**Excerpt provided:**
ROANOKE TIMES

                         Roanoke Times
                 Copyright (c) 1995, Landmark Communications, Inc.

DATE: WEDNESDAY, August 11, 1993                   TAG: 9308110162
SECTION: VIRGINIA                    PAGE: C-3   EDITION: METRO 
SOURCE: CATHRYN McCUE STAFF WRITER
DATELINE:                                 LENGTH: Medium


ENVIRONMENTALISTS WANT VA.'S PERMIT POWER CUT

Virginia citizens living downstream from polluting industries have no legal right to challenge what is dumped in those rivers and streams.

Environmental groups want to change that. Tuesday, an environmental coalition asked the federal government to take over the state's authority to issue water-pollution discharge permits.

The Southern Environmental Law Center, acting on behalf of eight environmental groups and two Virginia towns, filed the petition with the Environmental Protection Agency.

Virginia is the only state that denies citizens access to the courts to seek judicial review of water discharge permits, said Deborah Murray Wassenaar, a lawyer with the Charlottesville law center.

Towns and cities that take drinking water from rivers can't sue. Riverfront property owners who fear toxic contamination can't sue. Fishermen, boaters and other recreationists can't sue.

**Task instructions:**
**A)** According to the newspaper article about Virginia's water-pollution permits, which organization filed the petition with the Environmental Protection Agency?
**B)** Proceed with the newspaper article on Virginia's water-pollution permits, picking up after its final sentence.

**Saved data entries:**
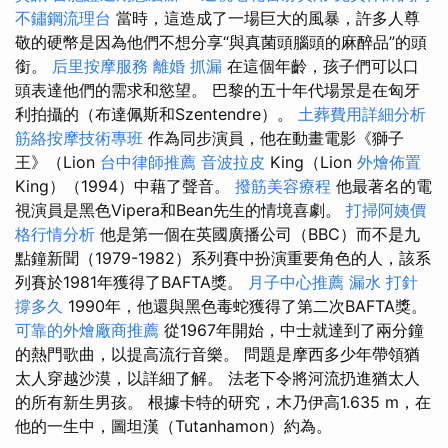
不鏽鋼流理台
當時，這造成了一場巨大的風暴，許多人尊
敬的硬幣是因為他們不想分享“與真菌頭腦頭的麻醉品”的頭
銜。
后里按摩服務
離婚
抓漏
在這個年齡，孩子們可以口
頭表達他們的需求和慾望。 巴黎的五十年代場景是在匈牙
利拍攝的（布達佩斯和Szentendre）。
土葬費用詳細分析
筋絡按摩技術專班
作為同步演員，他在動畫電影《獅子
王》（Lion
台中律師推薦
音波拉皮
King（Lion
外燴佈置
King）（1994）中藉了聲音。
撥筋美容療程
他最著名的電
視演員是黑色Vipera和Bean先生的情境喜劇。
打掃阿姨價
格行情分析
他是第一個在英國廣播公司（BBC）而不是九
點鐘新聞（1979-1982）系列賽中扮演重要角色的人，該系
列賽於1981年獲得了BAFTA獎。
月子中心推薦
漏水 打針
撐多久
1990年，他還與黑色毒蛇獲得了第二次BAFTA獎。
可靠的外燴廠商推薦
從1967年開始，中士就達到了兩分鐘
的熱門歌曲，以提高流行音樂。 問題是摩西多少年帶領猶
太人穿越沙漠，以詳細了解。 法老下令將河流扔進猶太人
的所有新生男孩。 根據卡特的研究，木乃伊高1.635 m，在
他的一生中，圖坦漢（Tutanhamon）約為。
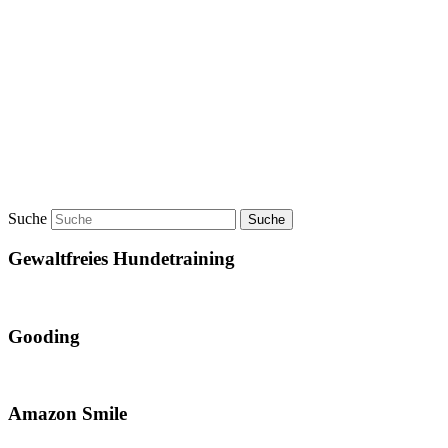
Suche
Gewaltfreies Hundetraining
Gooding
Amazon Smile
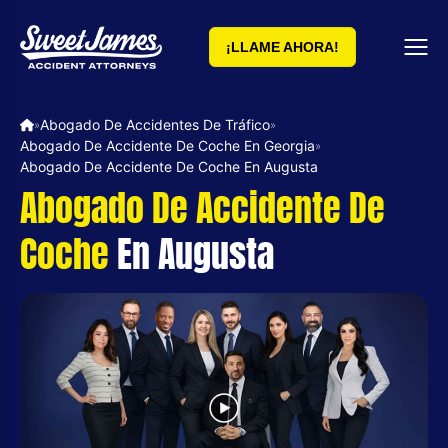
¡LLAME AHORA!
Abogado De Accidentes De Tráfico
»
»
Abogado De Accidente De Coche En Georgia
»
Abogado De Accidente De Coche En Augusta
Abogado De Accidente De
Coche
En Augusta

**Results of the exercise:**
**A)** The Southern Environmental Law Center, acting on behalf of eight environmental groups and two Virginia towns.

**B)**
Under state law, only regulated industries - including publicly owned sewage treatment plants - can challenge a permit issued by the state.

Virginia has an agreement with the EPA to oversee numerous federal environmental programs, including issuing permits that allow limited water-pollution discharges.

The law center is asking the EPA to end that authority, Wassenaar said, "unless and until Virginia is able to and willing to change its law."

"That's very drastic," said Keith Buttleman, a spokesman with the newly created state Department of Environmental Quality.

He said the agency, along with Gov. Douglas Wilder's office, advocates broadening citizens' legal "standing" - the ability to sue in court.

But having the EPA step in would complicate and delay the environmental permit process, just when the state is attempting to streamline it by combining three agencies into his department, Buttleman said.

In the meantime, the law center also is asking the EPA to assume final authority on permits and to allow citizens to sue in federal court, Wassenaar said.

"I don't think they'll [the EPA] just sit on it," she said. The petitioners want quick federal action so the General Assembly "gets the message" before the end of the 1994 session, she said.

The issue of citizens' standing has been the subject of numerous court cases and legislative bills in Virginia in the past couple of years.

The General Assembly, driven by the Clean Air Act amendments of 1990, passed a bill this year that granted more access for citizens to challenge air-pollution permits. That law became effective July 1.

Among those represented by the law center are the towns of Fries and Ashland, whose drinking water comes from waters potentially contaminated by discharges. Fries has been fighting a long-standing battle against the city of Galax, which discharges into the New River upstream from Fries in Grayson County.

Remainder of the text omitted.